Lipschitz maps between Riemannian manifolds

Let $U \subset \mathbb R^n$ and $V \subset \mathbb R^m$ be two open subsets with $U$ convex and $f: U \to V$ a $C^1$-map. Then, using the fundamental theorem of calculus among other things, one can show that the following are equivalent:

1) there exists $M \in \mathbb R$ such that $\forall x,y \in U$: $|f(y)-f(x)| \leq M|y-x|$.

2) $\forall x \in U: ||Df(x)|| \leq M$.

Now let $(U,g)$ and $(V,h)$ be two Riemannian manifolds and $f: U \to V$ a $C^1$-map. I want to know in how far the above equivalence can be extended in this situation. It seems that I cannot simply do the same proof. Any hint would be appreciated. Thanks!

Solution 1:

The result can be generalized to the following: Let $(M, g), (N, h)$ be Riemannian manifolds, $M$ connnected, and $f: M\to N$ a $C^1$ maps. Then $d_N( f(x), f(y)) \le C d_M(x, y)$ for all $x, y\in M$ if and only if $\| Df (x)\|\le C$ for all $x\in M$.

We assume $C>0$, the case $C=0$ is easy.

Proof$: (\Leftarrow)$ Let $x, y\in M$. Let $\epsilon >0$. Then by definition of $d_M$, there is a differentiable path $\gamma : [0, 1]\to M$ so that $\gamma(0) = x, \gamma(1) = y$ and $\int_0^1 |\dot\gamma (t) |dt \le d_M(x, y) + \epsilon$. Then the curve $f\circ \gamma$ connects $f(x)$ and $f(y)$. Thus

$$d_N(f(x), f(y)) \le \int_0^1 \left| \frac{\partial}{\partial t}(f\circ \gamma)\right|dt = \int_0^1 |Df (\dot \gamma)| \le C(d_M(x, y) +\epsilon).$$

Take $\epsilon \to 0$ and we are done.

$(\Rightarrow)$. Assume the contrary that $\|D f\| > C$ at some point $x\in M$. That is, there is $v\in T_xM$ so that $\|v\|=1$ and $\| Df(x) (v)\| >C$. Let $\delta >0$ be small so that $x(t) = \exp_x(tv)$ is defined for $t\in [0, \delta]$, as $\|Df\|$ is continuous, we have

$$\|Df(x(t)) (\dot x(t))\| > C + \epsilon_0$$

for all $t \in [0, \delta]$ and for some fixed $\epsilon_0$.

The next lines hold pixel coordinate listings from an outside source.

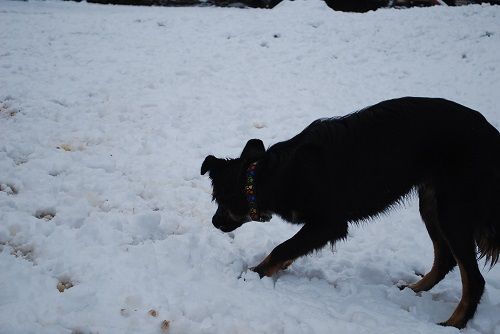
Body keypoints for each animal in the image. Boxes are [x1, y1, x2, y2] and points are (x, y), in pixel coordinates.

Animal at [200, 96, 500, 328]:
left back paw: (453, 324)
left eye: (219, 200)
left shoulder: (329, 223)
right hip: (430, 202)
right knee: (445, 259)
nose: (214, 222)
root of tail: (492, 136)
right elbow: (291, 248)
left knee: (474, 280)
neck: (273, 174)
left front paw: (253, 273)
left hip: (452, 208)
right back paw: (414, 290)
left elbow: (282, 247)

Thus we have for all $s\in [0, \delta]$,

$$ \int_0^s \|\dot\gamma (t)\| dt> (C+\epsilon_0) s,$$

where $\gamma(t) = f(x(t))$. Note that when $s$ is small enough, $s = d_M(x, x(s))$. So

$$ (*)\ \ \ \ \int_0^s \|\dot\gamma (t)\| dt> (C+\epsilon_0) d_M(x, x(s)).$$ Now we use the following fact

Let $\gamma(t)$ be a $C^1$-curve starting at $y$ and $\|\dot\gamma(0)\|\neq 0$. Then $$\lim_{t\to 0} \frac{d(y, \gamma(t))}{\int_0^t |\dot\gamma|} = 1.$$

Using this and $(*)$, we can find $s_0$ small so that

$$d_N(f(x), f(\eta(s_0))> (C+\epsilon_0/2) d_M(x, \eta(s_0))$$

and hence in required inequality is not satisfied.